» **INSTRUCTION**
The response must consist of every record, restated word for word.

---------- DATA TO EXAMINE

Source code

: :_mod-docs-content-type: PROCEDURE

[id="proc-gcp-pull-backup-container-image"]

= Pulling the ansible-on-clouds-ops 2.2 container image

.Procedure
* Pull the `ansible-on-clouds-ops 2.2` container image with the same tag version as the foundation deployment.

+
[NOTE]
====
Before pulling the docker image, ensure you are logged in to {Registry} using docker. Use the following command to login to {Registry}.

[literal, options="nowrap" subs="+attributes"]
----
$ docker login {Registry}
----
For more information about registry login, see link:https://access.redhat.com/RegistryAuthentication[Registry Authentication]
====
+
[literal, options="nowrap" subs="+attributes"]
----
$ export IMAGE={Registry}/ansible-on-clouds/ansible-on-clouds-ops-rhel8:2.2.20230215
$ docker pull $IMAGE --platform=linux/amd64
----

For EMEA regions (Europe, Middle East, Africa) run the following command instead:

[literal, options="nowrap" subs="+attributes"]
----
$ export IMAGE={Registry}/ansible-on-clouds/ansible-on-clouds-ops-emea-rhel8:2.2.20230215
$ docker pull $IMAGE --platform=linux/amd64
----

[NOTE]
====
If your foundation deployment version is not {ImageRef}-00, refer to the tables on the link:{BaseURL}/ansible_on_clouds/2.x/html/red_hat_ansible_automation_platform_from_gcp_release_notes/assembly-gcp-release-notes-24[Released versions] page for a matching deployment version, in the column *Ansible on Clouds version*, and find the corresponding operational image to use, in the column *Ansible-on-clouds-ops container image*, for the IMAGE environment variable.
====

--------------------

» **EXPECTED ANSWER**
Source code

: :_mod-docs-content-type: PROCEDURE

[id="proc-gcp-pull-backup-container-image"]

= Pulling the ansible-on-clouds-ops 2.2 container image

.Procedure
* Pull the `ansible-on-clouds-ops 2.2` container image with the same tag version as the foundation deployment.

+
[NOTE]
====
Before pulling the docker image, ensure you are logged in to {Registry} using docker. Use the following command to login to {Registry}.

[literal, options="nowrap" subs="+attributes"]
----
$ docker login {Registry}
----
For more information about registry login, see link:https://access.redhat.com/RegistryAuthentication[Registry Authentication]
====
+
[literal, options="nowrap" subs="+attributes"]
----
$ export IMAGE={Registry}/ansible-on-clouds/ansible-on-clouds-ops-rhel8:2.2.20230215
$ docker pull $IMAGE --platform=linux/amd64
----

For EMEA regions (Europe, Middle East, Africa) run the following command instead:

[literal, options="nowrap" subs="+attributes"]
----
$ export IMAGE={Registry}/ansible-on-clouds/ansible-on-clouds-ops-emea-rhel8:2.2.20230215
$ docker pull $IMAGE --platform=linux/amd64
----

[NOTE]
====
If your foundation deployment version is not {ImageRef}-00, refer to the tables on the link:{BaseURL}/ansible_on_clouds/2.x/html/red_hat_ansible_automation_platform_from_gcp_release_notes/assembly-gcp-release-notes-24[Released versions] page for a matching deployment version, in the column *Ansible on Clouds version*, and find the corresponding operational image to use, in the column *Ansible-on-clouds-ops container image*, for the IMAGE environment variable.
====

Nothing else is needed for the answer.